In response to an Office of the Inspector General report highlighting Labor’s system vulnerabilities, CIO Dawn Leaf in a Aug. 14 letter expressed “concerns with the completeness and accuracy of the subject report.”
For example, auditors had said the department only began using personal identity verification, or PIV, cards following the Office of Personnel Management breach. However, Leaf said her department had been working to bolster its access control since 2011, with the creation of its Identity and Access Management program.

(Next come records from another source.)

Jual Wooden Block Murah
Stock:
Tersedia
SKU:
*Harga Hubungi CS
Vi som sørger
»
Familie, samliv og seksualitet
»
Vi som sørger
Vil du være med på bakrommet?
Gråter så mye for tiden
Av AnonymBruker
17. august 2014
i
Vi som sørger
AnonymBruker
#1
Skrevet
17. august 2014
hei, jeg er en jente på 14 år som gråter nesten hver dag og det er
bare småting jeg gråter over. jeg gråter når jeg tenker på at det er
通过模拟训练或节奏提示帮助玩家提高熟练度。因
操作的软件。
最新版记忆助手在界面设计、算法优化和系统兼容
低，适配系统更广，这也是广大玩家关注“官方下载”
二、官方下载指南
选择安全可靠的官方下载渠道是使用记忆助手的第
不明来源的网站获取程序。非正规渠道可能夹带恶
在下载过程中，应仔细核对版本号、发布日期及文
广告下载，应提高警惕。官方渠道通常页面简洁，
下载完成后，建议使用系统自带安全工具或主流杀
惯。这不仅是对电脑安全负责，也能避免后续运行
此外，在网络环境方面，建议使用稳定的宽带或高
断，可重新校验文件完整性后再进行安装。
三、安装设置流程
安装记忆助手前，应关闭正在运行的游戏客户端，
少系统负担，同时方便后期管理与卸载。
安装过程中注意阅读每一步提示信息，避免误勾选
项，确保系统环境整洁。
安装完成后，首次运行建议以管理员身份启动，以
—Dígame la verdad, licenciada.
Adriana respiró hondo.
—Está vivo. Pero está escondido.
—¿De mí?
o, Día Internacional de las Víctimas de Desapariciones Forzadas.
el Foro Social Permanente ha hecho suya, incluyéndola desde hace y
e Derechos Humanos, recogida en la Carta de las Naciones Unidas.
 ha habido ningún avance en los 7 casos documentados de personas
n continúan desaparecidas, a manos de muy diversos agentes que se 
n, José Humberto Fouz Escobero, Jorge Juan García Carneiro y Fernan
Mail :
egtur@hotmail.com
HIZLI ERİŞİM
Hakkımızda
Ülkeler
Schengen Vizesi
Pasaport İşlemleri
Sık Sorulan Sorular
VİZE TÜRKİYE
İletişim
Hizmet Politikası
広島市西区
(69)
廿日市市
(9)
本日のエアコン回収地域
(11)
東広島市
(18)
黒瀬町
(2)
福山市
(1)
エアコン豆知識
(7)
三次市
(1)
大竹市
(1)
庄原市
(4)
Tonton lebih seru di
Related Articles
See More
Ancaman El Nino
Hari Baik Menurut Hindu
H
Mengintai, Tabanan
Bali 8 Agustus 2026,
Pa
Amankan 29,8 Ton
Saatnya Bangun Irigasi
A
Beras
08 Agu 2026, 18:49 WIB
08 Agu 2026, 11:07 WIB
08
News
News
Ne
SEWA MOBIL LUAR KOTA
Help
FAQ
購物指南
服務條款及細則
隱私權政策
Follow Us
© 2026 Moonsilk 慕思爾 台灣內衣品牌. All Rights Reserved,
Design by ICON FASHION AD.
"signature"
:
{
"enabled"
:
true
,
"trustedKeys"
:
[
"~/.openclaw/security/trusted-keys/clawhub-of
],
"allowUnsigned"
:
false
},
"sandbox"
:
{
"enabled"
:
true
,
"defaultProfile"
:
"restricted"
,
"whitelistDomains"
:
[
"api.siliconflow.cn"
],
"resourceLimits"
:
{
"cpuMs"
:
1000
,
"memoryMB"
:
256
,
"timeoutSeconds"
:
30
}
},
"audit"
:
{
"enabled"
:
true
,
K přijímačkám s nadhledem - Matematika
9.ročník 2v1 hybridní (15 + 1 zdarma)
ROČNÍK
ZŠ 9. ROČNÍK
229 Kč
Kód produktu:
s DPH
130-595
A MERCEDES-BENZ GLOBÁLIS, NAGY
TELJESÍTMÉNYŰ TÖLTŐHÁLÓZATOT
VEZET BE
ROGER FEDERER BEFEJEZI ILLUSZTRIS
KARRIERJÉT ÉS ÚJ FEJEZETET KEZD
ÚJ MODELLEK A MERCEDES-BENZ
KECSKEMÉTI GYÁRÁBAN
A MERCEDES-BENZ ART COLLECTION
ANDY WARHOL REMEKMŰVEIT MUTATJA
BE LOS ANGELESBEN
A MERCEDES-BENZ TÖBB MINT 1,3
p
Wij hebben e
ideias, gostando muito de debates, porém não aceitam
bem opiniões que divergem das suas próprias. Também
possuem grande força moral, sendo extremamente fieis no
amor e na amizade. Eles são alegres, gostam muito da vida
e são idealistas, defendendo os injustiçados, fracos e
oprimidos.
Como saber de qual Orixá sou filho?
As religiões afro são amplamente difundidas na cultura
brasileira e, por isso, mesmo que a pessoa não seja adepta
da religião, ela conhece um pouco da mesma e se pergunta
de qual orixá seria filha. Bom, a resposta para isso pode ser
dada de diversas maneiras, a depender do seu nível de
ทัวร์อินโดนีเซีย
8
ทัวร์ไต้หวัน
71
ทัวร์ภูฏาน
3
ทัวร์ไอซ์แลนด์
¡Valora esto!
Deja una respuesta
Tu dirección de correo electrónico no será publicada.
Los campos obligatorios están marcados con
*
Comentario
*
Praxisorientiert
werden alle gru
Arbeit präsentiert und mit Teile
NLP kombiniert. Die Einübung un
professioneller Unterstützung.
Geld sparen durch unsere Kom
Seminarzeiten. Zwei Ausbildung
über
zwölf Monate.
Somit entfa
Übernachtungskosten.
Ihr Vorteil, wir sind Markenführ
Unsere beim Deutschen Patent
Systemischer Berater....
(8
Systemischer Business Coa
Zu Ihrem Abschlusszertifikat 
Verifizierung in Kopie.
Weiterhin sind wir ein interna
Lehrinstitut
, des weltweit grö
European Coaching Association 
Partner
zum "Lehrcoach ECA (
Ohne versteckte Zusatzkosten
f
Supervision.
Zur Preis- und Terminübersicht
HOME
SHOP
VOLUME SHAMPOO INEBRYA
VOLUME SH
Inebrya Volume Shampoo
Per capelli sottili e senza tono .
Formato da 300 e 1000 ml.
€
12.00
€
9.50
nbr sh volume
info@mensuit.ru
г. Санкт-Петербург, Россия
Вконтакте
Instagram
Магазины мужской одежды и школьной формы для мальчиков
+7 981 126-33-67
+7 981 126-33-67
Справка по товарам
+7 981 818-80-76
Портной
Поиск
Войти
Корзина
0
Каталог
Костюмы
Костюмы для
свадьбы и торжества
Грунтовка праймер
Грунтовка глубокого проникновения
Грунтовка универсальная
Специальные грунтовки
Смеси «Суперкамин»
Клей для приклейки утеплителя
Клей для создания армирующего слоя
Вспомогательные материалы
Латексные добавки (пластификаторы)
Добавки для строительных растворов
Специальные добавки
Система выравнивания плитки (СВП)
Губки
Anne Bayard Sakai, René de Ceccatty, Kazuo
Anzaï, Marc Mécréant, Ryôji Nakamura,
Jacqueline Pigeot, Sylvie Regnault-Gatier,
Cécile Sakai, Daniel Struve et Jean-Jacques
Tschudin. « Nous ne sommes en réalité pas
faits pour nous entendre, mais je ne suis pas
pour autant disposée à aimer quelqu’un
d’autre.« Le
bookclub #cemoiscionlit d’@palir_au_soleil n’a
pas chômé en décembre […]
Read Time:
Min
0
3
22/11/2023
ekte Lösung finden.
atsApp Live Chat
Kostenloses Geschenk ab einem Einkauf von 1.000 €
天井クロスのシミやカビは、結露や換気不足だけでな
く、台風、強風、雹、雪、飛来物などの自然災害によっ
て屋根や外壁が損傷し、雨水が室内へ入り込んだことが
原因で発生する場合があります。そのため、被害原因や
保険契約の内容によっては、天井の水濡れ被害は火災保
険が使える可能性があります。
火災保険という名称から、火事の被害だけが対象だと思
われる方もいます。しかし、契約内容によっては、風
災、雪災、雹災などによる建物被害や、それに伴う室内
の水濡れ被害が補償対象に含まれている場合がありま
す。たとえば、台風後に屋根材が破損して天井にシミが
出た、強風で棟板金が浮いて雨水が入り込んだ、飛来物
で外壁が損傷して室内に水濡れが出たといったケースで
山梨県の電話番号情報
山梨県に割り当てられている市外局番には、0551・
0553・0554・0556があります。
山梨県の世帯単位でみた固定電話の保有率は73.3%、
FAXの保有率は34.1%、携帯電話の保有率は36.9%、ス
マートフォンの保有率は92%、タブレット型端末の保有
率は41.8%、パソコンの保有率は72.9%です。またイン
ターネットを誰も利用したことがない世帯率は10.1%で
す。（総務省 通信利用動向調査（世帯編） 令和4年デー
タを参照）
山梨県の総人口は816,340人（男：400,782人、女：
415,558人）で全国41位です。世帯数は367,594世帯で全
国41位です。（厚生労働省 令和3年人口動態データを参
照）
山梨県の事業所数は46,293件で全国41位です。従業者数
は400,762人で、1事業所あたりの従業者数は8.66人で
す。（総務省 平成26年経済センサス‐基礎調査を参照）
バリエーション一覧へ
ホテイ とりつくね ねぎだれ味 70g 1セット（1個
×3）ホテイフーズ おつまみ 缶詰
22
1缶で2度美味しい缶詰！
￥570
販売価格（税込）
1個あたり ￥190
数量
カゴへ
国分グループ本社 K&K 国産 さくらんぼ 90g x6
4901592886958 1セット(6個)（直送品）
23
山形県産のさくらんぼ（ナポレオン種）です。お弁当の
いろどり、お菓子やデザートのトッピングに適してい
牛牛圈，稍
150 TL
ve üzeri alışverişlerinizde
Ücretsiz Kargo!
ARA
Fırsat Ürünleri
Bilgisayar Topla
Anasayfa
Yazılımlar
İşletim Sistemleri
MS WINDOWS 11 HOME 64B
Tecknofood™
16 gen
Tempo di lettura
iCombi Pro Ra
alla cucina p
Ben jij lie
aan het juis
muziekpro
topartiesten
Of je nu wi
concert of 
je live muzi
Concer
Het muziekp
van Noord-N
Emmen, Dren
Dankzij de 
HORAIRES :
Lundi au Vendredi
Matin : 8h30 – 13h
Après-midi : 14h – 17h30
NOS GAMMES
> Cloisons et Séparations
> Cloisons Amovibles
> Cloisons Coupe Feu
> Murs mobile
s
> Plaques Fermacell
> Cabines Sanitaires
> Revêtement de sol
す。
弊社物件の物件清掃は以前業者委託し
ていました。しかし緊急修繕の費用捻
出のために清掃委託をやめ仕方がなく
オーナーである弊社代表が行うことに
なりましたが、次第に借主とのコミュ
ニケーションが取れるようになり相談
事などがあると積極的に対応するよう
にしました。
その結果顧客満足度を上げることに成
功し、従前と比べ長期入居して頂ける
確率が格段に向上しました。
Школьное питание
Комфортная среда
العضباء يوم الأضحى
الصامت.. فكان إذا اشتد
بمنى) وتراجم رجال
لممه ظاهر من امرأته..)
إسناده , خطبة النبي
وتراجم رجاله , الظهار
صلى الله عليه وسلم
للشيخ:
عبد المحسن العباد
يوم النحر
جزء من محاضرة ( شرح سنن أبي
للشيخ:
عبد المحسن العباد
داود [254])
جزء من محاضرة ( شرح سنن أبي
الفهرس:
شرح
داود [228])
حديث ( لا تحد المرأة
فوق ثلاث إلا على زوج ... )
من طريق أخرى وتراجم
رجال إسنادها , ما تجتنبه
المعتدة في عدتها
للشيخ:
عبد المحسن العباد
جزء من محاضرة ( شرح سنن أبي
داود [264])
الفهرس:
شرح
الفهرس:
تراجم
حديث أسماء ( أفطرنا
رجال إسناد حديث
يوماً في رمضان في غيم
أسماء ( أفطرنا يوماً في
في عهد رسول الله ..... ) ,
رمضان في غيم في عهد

Labor management told auditors about these actions. Even so, access controls were cited as deficient in the report, which authors compiled from past audits in the wake of the OPM hacks.
Leaf also noted that Labor has made recent efforts to increase its standing in identity and access management — even surpassing U.S. CIO Tony Scott’s two-factor authentication use rate target of 75 percent, with 78 percent of general users and 80 percent of privileged users adopting it. Though, preliminary results of the cyber sprint from July 31 showed that Labor had only achieved 65 percent overall adoption, up from none in April. The agency has issued a corrective action plan to reach full compliance by the end of fiscal year 2015.
According to Leaf’s memo, Labor also made plans late in 2014 to use the General Services Administration’s USAccess shared PIV services and complete that migration within two years. The OIG was satisfied with that plan and classified the issue as “resolved, pending completion but bought it up again in this most recent report,” she wrote.
In other areas, like configuration management and third-party oversight, Leaf said the OIG doesn’t paint an accurate picture of Labor’s efforts to improve security. Still, she said, Labor will “redouble efforts in accordance with the recommendations.”
Meanwhile, the department continually faces budget cuts that make deploying information security controls difficult, and some of the struggles in the OIG audit don’t take that into account, Leaf wrote.
“Despite OMB’s recommendation to increase DOL IT Modernization funding in FY 2015, the budget received from Congress cut the IT Modernization budget by $4.1M from the FY 2014 Enacted level and $15.4 from the Department’s FY 2015 President’s budget request,” she wrote. “This lack of funding has directly impacted the ability of DOL to improve its IT security posture, including but not limited to the Identity Access Management project.”